Wednesday, June 10, 2009

Funky Cops: Jimmy J. Aquino's Lacuna Matata, Part 5

The Funky Cops look like Jay Leno fucked Disco Stu.
"Lacuna Matata" concludes--for now--with another recollection of a show barely anybody remembers.

This time, the subject of this "Lacuna Matata" installment isn't exactly a classic or a buried treasure worth digging for. Remember this curio from a few years ago?

Their weapon of choice must be a bop gun.

Funky Cops was a bawdy, Austin Powers-style French cartoon show about a pair of disco-dancing '70s San Francisco cops with scary-looking Jay Leno chins that I caught a few times on Fox's Saturday morning schedule in 2003. It was apparently big in France, and it spawned two volumes of not-so-bad original music from the show. The Brand New Heavies-esque tunes are easily the best part of Funky Cops.

I can't say I liked Funky Cops. For the disco sequences--I think each Funky Cops episode was 80 percent disco sequences, 20 percent cop show stuff--the animators took CGI animations of the cops' dance moves and rotoscoped them, and the cels and robotic character movements in those sequences looked rather creepy and ugly (most rotoscoped cartoons look terrible, and Funky Cops was no exception). Also, the show was very French, like how The Fifth Element is a very French sci-fi movie.

If you rode a blimp from San Francisco to Oakland in the '70s, you could see Dennis Richmond's Afro from above.

One of the reasons why I checked out Funky Cops was because I wanted to see what San Francisco looks like to French animators. The show's constant shots of cars leaping over hills indicated that the Frenchmen did their homework by watching the Bullitt car chase--and that's about it. Aside from the hills and the glimpses of Chinatown, the Transamerica Pyramid and the Golden Gate Bridge, Sucka Free looked more like the nondescript city where Penny took care of her mentally challenged Uncle Gadget than the Sucka Free I know.

Another thing that made Funky Cops an interesting curio was its bawdiness, which showed how much Saturday morning network TV standards had loosened since the days when Rev. Donald Wildmon's theory about Mighty Mouse being a cokehead forced Ralph Bakshi to trim some footage from Mighty Mouse: The New Adventures. The standards changed probably because animated Saturday morning TV was slowly dying and nobody gave a shit anymore.

Funky Cops' sexualized character designs were clearly inspired by Austin Powers. The show's creators, Christophe and Benoit Di Sabatino, even ripped off the white Funky Cop's thatch of chest hair from Austin.

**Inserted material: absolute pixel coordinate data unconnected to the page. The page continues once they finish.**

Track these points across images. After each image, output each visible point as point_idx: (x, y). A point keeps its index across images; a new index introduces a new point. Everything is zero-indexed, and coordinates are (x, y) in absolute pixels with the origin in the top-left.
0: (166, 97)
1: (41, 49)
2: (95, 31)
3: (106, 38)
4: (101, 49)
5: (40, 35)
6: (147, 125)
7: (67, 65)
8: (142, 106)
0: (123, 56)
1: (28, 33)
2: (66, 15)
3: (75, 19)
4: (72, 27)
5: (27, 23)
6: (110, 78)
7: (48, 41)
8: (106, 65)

The bawdiness was one of several elements fpsmagazine.com contributor Terrence Briggs criticized on the rec.arts.animation newsgroup:
The character designs are grotesque, featuring overly sculpted arms, huge chins, and triangular female breasts (of which you'll see plenty on this show). The Elvis lookalike has a grin that takes up most of his face. The black dude, on the other hand, has no lips and rarely shows his teeth, while his chin and Afro duke it out for ownership of his head. Their black supervisor has HUGE lips...

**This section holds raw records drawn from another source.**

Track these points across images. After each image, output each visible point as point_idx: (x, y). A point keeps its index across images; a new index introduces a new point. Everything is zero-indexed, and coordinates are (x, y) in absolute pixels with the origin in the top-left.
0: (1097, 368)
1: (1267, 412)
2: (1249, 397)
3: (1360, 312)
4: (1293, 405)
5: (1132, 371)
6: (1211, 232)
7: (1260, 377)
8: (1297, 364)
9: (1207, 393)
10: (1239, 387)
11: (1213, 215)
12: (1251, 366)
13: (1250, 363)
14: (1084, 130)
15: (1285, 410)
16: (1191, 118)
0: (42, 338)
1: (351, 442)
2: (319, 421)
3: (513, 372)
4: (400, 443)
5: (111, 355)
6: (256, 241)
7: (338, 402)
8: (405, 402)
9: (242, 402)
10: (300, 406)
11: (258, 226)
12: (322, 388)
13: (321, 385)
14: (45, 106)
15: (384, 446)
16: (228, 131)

The musical score pays homage to far better R&B from the era. Unfortunately, the lyrics and vocal performances are embarassing, and they're always used over the silent scenes. The theme song, however, is catchy and well-produced...

And the writing doesn't save the day. Scripts often feature lame comedy (bad singing, ironic sentiments about how awesome and timeless disco is, slacking on the job) and tired plot devices (Could the episodic female dancer who has stolen Ace's heart be the episodic jewel thief?).
Funky Cops made me think I could create a funnier '70s cop show spoof than the Di Sabatino brothers' animated series, so in 2003, I tried to write a comedic screenplay called Timegroove, about a present-day Filipino American cop who gets sent back in time to 1977. I typed up a complete treatment, a full list of '70s tracks I wanted to use (like "Skin Tight" by Ohio Players and "In the City" by the Jam) and a screenplay that only went as far as 11 pages. Except for a cameo I wrote for legendary, now-retired KTVU anchorman Dennis Richmond and a gag involving an argument about who sang "Back Stabbers" that escalates into a fistfight, my unfinished Timegroove screenplay isn't very good. Three years later, BBC's Life on Mars premiered and was such a clever '70s cop show homage that I decided the world didn't need another one.